==== LISTED RECORDS

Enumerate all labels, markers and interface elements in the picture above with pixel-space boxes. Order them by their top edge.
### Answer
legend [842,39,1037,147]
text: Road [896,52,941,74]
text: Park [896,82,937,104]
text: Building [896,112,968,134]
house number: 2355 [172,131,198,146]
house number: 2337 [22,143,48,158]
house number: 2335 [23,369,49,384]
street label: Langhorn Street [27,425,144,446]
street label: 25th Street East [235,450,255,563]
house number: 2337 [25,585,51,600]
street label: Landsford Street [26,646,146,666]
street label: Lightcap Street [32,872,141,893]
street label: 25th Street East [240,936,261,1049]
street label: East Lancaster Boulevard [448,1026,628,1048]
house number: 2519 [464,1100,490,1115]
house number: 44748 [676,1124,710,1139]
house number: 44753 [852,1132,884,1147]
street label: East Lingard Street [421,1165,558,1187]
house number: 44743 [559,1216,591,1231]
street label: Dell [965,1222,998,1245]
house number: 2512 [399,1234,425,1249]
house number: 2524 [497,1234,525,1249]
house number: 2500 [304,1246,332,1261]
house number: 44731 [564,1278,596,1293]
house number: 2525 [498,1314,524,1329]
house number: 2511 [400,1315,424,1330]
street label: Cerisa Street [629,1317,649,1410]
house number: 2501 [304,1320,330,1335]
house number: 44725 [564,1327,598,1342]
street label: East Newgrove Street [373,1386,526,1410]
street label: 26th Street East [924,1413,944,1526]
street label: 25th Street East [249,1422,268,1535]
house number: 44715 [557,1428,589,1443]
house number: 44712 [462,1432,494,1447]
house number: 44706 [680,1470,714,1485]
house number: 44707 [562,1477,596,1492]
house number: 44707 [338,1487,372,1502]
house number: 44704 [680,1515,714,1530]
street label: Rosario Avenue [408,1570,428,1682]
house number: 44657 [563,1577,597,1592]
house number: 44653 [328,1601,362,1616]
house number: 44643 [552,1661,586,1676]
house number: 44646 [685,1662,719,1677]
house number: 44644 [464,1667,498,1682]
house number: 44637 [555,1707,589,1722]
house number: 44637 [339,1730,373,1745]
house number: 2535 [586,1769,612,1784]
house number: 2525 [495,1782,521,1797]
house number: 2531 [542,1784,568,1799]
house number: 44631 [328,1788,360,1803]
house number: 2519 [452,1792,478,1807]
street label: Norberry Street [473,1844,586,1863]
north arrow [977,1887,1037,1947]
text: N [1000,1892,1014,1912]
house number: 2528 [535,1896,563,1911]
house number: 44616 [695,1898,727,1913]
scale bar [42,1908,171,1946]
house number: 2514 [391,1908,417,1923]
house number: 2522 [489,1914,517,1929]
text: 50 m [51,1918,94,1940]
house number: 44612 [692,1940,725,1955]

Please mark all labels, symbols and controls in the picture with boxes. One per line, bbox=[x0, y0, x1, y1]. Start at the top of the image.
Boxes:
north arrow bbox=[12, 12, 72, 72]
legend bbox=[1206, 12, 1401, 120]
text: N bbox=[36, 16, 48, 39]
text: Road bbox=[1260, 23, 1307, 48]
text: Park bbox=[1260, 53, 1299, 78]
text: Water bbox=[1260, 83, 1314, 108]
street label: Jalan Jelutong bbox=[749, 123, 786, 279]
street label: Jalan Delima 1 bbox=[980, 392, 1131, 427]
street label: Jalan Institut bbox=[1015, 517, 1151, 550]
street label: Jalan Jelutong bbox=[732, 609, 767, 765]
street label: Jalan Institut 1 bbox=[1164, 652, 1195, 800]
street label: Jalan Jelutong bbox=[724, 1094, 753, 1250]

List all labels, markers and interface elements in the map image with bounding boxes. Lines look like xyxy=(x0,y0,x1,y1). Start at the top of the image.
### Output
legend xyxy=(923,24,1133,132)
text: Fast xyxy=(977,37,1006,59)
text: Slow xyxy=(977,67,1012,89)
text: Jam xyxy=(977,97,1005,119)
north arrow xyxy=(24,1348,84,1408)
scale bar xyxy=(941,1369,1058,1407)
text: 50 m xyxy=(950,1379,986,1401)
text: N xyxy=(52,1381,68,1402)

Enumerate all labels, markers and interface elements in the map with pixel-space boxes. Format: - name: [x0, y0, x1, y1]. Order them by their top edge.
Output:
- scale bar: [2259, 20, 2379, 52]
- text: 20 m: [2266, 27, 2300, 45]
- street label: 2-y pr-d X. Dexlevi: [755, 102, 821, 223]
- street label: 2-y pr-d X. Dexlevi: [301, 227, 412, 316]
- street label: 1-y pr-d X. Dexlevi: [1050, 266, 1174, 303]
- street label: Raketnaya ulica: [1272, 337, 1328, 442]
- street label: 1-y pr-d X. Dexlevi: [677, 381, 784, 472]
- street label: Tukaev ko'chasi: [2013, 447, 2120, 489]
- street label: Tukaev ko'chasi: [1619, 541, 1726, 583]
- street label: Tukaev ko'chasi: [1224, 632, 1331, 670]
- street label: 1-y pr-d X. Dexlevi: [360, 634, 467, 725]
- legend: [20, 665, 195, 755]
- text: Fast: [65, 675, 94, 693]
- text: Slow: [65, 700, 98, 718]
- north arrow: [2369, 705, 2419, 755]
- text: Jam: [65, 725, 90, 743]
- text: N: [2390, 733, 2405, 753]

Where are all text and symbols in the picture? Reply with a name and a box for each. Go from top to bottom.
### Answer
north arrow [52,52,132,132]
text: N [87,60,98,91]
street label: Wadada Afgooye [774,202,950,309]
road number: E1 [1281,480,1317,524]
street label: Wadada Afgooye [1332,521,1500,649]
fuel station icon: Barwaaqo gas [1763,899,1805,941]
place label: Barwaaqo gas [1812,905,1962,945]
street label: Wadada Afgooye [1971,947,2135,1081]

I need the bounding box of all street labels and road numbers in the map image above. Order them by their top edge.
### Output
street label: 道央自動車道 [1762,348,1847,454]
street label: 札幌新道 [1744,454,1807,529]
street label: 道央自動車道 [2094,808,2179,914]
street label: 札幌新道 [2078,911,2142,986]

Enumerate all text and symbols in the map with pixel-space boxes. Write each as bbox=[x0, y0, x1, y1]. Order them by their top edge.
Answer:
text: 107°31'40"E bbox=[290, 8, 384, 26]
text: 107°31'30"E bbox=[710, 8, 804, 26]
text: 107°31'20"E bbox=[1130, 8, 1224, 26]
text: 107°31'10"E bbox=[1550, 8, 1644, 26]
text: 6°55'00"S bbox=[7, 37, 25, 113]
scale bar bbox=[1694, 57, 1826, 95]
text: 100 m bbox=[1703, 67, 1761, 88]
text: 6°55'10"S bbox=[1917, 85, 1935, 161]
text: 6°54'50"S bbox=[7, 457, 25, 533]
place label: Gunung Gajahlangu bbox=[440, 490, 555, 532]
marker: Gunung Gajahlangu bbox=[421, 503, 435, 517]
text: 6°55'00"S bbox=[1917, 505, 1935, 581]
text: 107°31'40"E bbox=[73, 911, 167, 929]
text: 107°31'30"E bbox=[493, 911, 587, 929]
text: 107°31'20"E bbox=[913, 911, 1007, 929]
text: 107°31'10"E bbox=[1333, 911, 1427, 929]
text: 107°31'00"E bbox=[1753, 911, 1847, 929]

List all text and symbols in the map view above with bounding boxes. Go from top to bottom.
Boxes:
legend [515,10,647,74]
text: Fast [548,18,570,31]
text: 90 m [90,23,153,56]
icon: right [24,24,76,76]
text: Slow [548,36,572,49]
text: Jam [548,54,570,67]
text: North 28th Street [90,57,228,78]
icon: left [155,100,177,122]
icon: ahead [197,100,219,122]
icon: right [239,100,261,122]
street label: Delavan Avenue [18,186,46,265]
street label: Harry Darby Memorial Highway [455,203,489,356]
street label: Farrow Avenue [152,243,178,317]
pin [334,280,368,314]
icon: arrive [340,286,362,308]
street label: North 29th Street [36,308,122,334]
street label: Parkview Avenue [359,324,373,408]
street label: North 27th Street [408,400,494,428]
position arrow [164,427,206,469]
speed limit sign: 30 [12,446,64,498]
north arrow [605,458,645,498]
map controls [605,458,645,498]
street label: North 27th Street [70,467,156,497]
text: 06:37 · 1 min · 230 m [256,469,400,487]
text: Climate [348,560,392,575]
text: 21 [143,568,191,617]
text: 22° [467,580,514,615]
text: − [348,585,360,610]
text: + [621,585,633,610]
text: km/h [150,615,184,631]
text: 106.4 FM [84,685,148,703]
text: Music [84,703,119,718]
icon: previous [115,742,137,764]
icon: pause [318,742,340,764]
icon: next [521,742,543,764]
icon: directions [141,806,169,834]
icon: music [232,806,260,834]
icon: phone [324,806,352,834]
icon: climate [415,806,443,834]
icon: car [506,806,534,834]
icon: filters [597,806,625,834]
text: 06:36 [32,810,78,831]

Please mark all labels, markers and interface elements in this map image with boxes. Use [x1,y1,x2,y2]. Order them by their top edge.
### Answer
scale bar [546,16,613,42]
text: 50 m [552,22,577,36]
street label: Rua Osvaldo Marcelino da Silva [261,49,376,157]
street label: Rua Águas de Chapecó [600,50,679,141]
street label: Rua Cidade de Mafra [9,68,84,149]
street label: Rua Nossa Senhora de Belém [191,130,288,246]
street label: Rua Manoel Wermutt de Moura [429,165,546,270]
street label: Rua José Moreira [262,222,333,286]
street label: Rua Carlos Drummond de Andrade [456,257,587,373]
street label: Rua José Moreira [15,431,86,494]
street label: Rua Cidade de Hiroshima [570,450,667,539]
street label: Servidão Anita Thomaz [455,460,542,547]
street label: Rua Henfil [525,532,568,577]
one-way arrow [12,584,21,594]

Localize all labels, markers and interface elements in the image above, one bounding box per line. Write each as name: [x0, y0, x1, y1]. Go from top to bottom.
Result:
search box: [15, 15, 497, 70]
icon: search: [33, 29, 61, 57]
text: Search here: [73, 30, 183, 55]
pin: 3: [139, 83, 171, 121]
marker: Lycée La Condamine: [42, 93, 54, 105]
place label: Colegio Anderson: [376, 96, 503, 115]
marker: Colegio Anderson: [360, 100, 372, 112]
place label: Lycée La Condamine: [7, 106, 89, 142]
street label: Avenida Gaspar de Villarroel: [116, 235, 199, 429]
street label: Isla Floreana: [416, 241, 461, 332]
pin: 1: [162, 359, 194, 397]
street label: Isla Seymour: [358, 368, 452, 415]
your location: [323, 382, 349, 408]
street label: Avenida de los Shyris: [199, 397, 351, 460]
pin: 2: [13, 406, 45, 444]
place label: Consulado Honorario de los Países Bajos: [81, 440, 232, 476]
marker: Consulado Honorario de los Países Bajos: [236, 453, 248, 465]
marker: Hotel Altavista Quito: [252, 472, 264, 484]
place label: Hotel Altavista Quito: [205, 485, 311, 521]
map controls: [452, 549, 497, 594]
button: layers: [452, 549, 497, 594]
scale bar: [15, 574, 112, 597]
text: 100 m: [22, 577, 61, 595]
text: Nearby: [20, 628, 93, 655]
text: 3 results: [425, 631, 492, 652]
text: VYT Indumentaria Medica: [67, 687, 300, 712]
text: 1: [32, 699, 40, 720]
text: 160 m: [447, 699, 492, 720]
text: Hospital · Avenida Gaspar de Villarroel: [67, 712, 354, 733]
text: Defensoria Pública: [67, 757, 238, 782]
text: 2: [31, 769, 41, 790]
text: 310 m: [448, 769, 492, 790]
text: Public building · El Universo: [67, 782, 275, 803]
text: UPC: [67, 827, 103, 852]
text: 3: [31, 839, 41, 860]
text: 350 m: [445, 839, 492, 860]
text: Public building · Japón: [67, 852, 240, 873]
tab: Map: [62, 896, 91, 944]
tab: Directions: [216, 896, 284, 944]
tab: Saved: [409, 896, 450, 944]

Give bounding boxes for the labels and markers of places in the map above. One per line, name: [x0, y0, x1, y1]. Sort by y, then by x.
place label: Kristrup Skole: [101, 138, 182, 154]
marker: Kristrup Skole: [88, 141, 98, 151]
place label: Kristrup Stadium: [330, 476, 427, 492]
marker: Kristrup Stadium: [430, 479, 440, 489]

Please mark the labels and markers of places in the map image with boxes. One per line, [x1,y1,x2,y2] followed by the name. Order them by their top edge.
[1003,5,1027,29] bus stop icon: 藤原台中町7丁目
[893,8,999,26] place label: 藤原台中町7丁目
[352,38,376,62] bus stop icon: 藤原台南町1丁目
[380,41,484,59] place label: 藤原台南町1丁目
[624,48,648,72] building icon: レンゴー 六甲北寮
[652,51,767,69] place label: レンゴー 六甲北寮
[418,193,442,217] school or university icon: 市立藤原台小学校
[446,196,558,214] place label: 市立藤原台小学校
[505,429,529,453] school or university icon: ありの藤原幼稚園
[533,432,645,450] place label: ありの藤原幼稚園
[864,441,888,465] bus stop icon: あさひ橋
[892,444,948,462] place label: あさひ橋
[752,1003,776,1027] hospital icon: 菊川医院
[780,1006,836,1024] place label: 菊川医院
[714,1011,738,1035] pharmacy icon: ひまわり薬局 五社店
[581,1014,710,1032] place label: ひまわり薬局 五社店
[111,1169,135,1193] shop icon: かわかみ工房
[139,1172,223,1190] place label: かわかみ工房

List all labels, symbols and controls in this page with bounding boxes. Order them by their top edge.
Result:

========

## [WHAT YOU SHOULD DO]
Every line above from the line with "Please mark all labels, symbols" to the line with "Enumerate all labels, markers and interface elements in the map", inclusive, must be returned exactly; no other line belongs in the reply.

## [RESPONSE AREA]
Please mark all labels, symbols and controls in the picture with boxes. One per line, bbox=[x0, y0, x1, y1]. Start at the top of the image.
Boxes:
north arrow bbox=[12, 12, 72, 72]
legend bbox=[1206, 12, 1401, 120]
text: N bbox=[36, 16, 48, 39]
text: Road bbox=[1260, 23, 1307, 48]
text: Park bbox=[1260, 53, 1299, 78]
text: Water bbox=[1260, 83, 1314, 108]
street label: Jalan Jelutong bbox=[749, 123, 786, 279]
street label: Jalan Delima 1 bbox=[980, 392, 1131, 427]
street label: Jalan Institut bbox=[1015, 517, 1151, 550]
street label: Jalan Jelutong bbox=[732, 609, 767, 765]
street label: Jalan Institut 1 bbox=[1164, 652, 1195, 800]
street label: Jalan Jelutong bbox=[724, 1094, 753, 1250]

List all labels, markers and interface elements in the map image with bounding boxes. Lines look like xyxy=(x0,y0,x1,y1). Start at the top of the image.
### Output
legend xyxy=(923,24,1133,132)
text: Fast xyxy=(977,37,1006,59)
text: Slow xyxy=(977,67,1012,89)
text: Jam xyxy=(977,97,1005,119)
north arrow xyxy=(24,1348,84,1408)
scale bar xyxy=(941,1369,1058,1407)
text: 50 m xyxy=(950,1379,986,1401)
text: N xyxy=(52,1381,68,1402)

Enumerate all labels, markers and interface elements in the map with pixel-space boxes. Format: - name: [x0, y0, x1, y1]. Order them by their top edge.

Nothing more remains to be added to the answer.